The thing is, though, that a number of people do not recuperate this easily. Indeed, the condition may intensify and persist for an extended period of time. Sometimes, the feelings simply won't go away and can last months or years. If this occurs, it is called major clinical depression.

Has your isolation driven your friends and family members away? Do you instigate arguments simply because everything stresses you out? Has your career gone down the toilet because of your inability to concentrate or excessive missed time? Did your girlfriend, boyfriend, husband or wife leave you because of your moody presence, or even because of drug or alcohol abuse? If you responded in the affirmative to any of these questions, it's possible you have major clinical depression.

People suffering from this disabling problem may oftentimes deny they have a problem, even after friends and family have pointed it out. They will protest that you just don't know them any longer; they're not depressed, they've just changed. But this only illustrates the ways in which the brain convinces a person that his or her current situation is not unusual. You should know, though, that hurting inside and making negative decisions that affect your life is not normal. Major clinical depression can affect anyone, and the only way to relieve it is to seek help.

Those who suffer from this disabling problem can approach treatment in two ways.

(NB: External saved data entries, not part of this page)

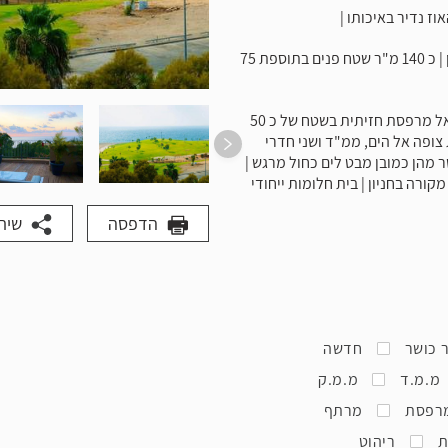
ז נדיר באיכותו |
דו מפלסי עם נוף פנורמי לים המשקיף מכל חלון | כ 140 מ"ר שטח פנים בתוספת 75
5 חדרים | חלל סלון ענק ב 3 כווני אוויר המוביל אל מרפסת חזיתית בשטח של כ 50
צופה אל הים, ממ"ד ושני חדרי
 מהן כמובן מבט לים כחול מרגש |
ירות בלבד | חניה מקורה בחניון | בית חלומות ייחודי
הדפסה
שית
 כושר
חדשה
מ.מ.ד
מ.מ.ק
רפסת
מרתף
ת
ריהוט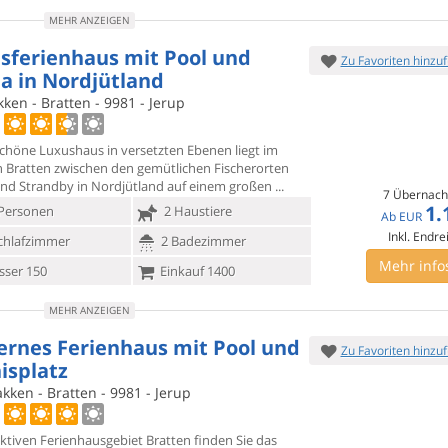
MEHR ANZEIGEN
sferienhaus mit Pool und
Zu Favoriten hinzu
a in Nordjütland
ken - Bratten - 9981 - Jerup
schöne Luxushaus in versetzten Ebenen liegt im
 Bratten zwischen
den gemütlichen Fischerorten
nd Strandby in Nordjütland auf einem großen
7 Übernach
1.
Personen
2 Haustiere
Ab
EUR
Inkl. Endre
chlafzimmer
2 Badezimmer
Mehr info
ser 150
Einkauf 1400
MEHR ANZEIGEN
rnes Ferienhaus mit Pool und
Zu Favoriten hinzu
isplatz
ken - Bratten - 9981 - Jerup
aktiven Ferienhausgebiet Bratten finden Sie das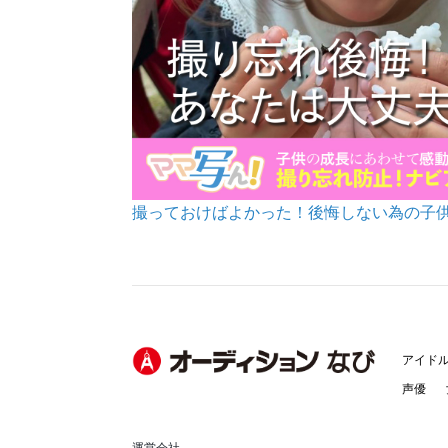
撮っておけばよかった！後悔しない為の子
アイド
声優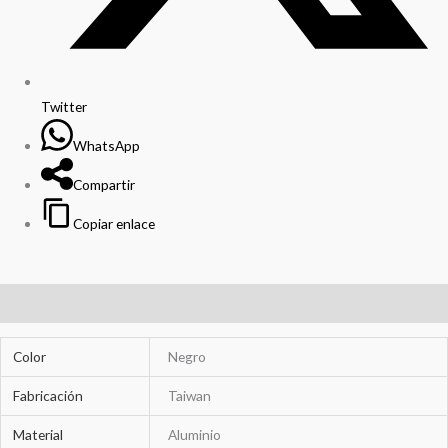
Twitter
WhatsApp
Compartir
Copiar enlace
Información adicional
Color
Negro
Fabricación
Taiwan
Material
Aluminio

Either they admit to their difficulties on their own, or other people close to them can force such an admission. The sad news is that things usually have to get pretty bad before someone suffering from major clinical depression will ask for depression help. They avoid taking depression medication or going for counseling as they do not accept the fact that they have an issue.

People who are close to the person often have to intervene and let this person know that the difficulties are interfering with their life. This can truly help individuals who suffer from major clinical depression. Although it is not a simple process, it could help save a life.